If you muscle test the piriformis, especially the end range, if will often test weak. The end range or inner range is where a long and stretched muscle is likely to test weak. It never gets to function in that range. I like to muscle test the piriformis with the patient prone, starting with the bent lower leg adducted toward the opposite leg (you are externally rotating the hip), and then pulling the lower leg outward against the patient's resistance. Another test is to have the patient side-lying as pictured, and have them lift their foot. This will often feel weak to the patient; they will have a hard time lifting the foot.
When should we look for weakness or timing delays in the piriformis or deep lateral rotators? I've just described the chronic sacroiliac instability pattern above. Sciatica that is not classic and has a potential muscular component could occur with a weak piriformis. Another likely patient is one in whom the hip excessively internally rotates.4 The archetype might be younger women who pronate, whose knees points medially, and who tend to deviate into valgus knees under the stress of a lunge or a jump.

→ **Data to examine**
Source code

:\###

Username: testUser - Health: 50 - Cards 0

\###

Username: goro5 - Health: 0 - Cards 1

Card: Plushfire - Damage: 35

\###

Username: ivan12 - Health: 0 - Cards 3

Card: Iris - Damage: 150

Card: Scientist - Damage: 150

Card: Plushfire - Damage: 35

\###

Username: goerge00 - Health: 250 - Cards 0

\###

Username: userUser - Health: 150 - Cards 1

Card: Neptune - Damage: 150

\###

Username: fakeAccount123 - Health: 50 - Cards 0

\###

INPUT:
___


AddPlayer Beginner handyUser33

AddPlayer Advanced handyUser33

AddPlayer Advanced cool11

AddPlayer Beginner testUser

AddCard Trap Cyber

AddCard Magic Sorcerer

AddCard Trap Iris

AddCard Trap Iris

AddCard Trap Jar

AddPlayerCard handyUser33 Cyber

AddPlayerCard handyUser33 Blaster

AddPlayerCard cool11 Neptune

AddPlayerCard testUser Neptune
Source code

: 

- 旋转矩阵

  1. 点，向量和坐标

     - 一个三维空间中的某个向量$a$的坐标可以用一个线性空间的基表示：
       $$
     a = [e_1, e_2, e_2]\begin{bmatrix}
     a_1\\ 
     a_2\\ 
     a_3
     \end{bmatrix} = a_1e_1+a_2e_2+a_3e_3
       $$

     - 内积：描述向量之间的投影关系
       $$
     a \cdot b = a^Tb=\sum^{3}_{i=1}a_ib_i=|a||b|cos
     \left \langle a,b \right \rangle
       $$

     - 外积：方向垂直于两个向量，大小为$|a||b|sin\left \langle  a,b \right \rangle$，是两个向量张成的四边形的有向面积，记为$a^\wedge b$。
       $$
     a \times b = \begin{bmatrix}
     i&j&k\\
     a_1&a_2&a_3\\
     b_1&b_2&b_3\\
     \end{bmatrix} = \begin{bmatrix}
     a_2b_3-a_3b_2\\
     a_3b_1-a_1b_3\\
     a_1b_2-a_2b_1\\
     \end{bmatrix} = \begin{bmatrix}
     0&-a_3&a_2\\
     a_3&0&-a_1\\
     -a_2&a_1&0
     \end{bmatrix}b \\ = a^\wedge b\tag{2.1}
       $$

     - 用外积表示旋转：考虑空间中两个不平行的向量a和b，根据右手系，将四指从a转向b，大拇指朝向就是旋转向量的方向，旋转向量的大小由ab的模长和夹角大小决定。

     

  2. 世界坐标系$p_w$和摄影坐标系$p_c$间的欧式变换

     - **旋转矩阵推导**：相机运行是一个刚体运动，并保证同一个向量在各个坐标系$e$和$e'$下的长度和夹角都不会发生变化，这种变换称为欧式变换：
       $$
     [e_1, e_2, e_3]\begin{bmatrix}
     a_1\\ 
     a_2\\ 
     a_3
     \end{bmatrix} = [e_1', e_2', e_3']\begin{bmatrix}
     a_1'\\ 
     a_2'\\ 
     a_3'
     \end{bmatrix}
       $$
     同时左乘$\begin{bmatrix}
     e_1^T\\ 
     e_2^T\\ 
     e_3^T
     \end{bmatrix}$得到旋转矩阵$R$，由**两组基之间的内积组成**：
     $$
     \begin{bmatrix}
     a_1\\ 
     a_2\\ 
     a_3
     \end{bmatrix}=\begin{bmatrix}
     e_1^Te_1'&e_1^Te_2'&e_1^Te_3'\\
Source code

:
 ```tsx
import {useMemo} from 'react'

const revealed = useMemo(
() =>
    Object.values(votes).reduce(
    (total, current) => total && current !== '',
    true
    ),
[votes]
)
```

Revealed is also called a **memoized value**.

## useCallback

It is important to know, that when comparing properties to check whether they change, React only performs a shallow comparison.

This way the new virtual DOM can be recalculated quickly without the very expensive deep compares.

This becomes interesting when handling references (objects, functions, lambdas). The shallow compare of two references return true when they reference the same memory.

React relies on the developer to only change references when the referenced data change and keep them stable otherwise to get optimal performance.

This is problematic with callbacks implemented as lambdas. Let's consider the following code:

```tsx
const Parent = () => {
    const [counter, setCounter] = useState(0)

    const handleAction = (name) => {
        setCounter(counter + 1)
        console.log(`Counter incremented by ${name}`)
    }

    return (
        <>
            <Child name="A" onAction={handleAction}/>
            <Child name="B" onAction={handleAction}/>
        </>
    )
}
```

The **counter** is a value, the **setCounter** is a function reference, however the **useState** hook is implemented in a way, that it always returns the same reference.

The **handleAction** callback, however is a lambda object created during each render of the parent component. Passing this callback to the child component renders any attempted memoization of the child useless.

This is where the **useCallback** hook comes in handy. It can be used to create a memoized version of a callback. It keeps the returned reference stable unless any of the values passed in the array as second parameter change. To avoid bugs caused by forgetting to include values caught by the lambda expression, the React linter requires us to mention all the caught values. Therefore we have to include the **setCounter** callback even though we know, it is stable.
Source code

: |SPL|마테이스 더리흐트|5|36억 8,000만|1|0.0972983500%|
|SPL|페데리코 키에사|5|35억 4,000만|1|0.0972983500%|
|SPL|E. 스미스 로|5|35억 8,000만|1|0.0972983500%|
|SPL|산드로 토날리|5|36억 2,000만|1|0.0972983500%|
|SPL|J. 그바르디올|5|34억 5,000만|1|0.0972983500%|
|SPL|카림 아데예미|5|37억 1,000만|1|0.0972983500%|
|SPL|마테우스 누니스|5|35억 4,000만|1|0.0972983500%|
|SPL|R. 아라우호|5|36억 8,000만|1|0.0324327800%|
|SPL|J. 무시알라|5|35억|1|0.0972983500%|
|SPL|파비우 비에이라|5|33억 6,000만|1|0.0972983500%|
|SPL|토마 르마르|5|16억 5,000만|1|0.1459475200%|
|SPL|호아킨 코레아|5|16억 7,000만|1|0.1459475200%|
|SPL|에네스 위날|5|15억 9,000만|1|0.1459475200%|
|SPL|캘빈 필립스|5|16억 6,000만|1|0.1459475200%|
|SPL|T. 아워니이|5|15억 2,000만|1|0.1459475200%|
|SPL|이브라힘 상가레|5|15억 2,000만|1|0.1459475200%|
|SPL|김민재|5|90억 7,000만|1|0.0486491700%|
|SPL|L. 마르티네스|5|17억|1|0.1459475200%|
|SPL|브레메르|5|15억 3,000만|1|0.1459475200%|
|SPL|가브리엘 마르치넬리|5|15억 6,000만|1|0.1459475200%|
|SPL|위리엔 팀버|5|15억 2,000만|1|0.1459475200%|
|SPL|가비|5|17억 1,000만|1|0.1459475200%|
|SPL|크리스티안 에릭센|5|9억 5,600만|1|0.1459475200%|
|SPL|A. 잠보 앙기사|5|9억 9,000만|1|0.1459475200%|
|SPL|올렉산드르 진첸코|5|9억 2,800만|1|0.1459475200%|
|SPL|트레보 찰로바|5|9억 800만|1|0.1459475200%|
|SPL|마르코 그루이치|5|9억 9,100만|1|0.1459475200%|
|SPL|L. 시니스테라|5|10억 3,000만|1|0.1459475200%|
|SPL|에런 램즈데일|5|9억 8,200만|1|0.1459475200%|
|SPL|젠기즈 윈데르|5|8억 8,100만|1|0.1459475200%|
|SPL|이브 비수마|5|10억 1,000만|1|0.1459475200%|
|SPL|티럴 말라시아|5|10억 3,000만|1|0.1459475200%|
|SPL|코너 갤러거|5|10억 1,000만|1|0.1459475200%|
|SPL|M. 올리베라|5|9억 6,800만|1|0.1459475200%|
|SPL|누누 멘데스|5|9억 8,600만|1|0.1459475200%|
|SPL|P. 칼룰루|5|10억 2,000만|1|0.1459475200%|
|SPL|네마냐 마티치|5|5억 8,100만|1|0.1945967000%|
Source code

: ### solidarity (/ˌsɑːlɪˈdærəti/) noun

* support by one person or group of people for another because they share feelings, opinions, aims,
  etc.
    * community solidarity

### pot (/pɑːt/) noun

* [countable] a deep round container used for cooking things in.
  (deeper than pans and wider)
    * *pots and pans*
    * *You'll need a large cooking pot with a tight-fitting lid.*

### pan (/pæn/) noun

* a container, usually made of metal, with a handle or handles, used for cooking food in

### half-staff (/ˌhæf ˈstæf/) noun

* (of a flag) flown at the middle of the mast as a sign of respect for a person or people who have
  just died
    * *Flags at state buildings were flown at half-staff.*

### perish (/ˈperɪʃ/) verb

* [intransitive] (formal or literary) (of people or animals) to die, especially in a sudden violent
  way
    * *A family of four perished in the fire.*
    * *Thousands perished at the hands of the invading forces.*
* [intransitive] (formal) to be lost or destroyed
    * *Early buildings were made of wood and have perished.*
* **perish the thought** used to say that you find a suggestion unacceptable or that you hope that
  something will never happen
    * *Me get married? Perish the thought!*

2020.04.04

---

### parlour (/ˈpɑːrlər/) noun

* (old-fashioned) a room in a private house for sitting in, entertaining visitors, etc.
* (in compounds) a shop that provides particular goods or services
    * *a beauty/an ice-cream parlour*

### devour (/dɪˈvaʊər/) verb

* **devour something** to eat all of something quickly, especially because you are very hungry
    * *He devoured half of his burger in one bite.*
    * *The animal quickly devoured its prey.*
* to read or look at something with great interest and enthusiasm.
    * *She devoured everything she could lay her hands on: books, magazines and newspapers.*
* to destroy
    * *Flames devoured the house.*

→ **Exercise instructions**
1) In the piriformis passage, in what position does the writer like to have the patient when muscle testing the piriformis?
2) Resume the piriformis passage after its last sentence.

→ **Answers to the exercises**
1) Prone, starting with the bent lower leg adducted toward the opposite leg.

2)
Sahrmann5 says the piriformis is more likely to be lengthened than shortened in these patients. The external rotators are failing to control hip internal rotation. Those of us trained in rehab are already looking at functionally training the gluteus medius for this group. The deep lateral rotators are another muscle group that may need a more isolated strengthening approach. I suspect that any hip problem needs some attention here, including patients who cannot internally rotate their hips.
This does not mean this is the only rehab the patient needs. When the left deep lateral rotators are weak, the right multifidi is likely to also be weak. You already know that the gluteus medius is related to this area. Your functional rehab principles will help here. I don't think this means we drop all stretching. I am suggesting that we question our previous assumptions.
The deep lateral rotator muscles are often found to be long and stretched in these patients. I suspect that manual therapy can be helpful here, but perhaps we need to reframe what we are doing. Perhaps, rather than releasing or getting additional length, our manual work needs to stimulate and wake up the muscle. Think of the FAKTR approach, treating the muscle dynamically as the patient moves. Think of what Graston technique or Stecco methods do.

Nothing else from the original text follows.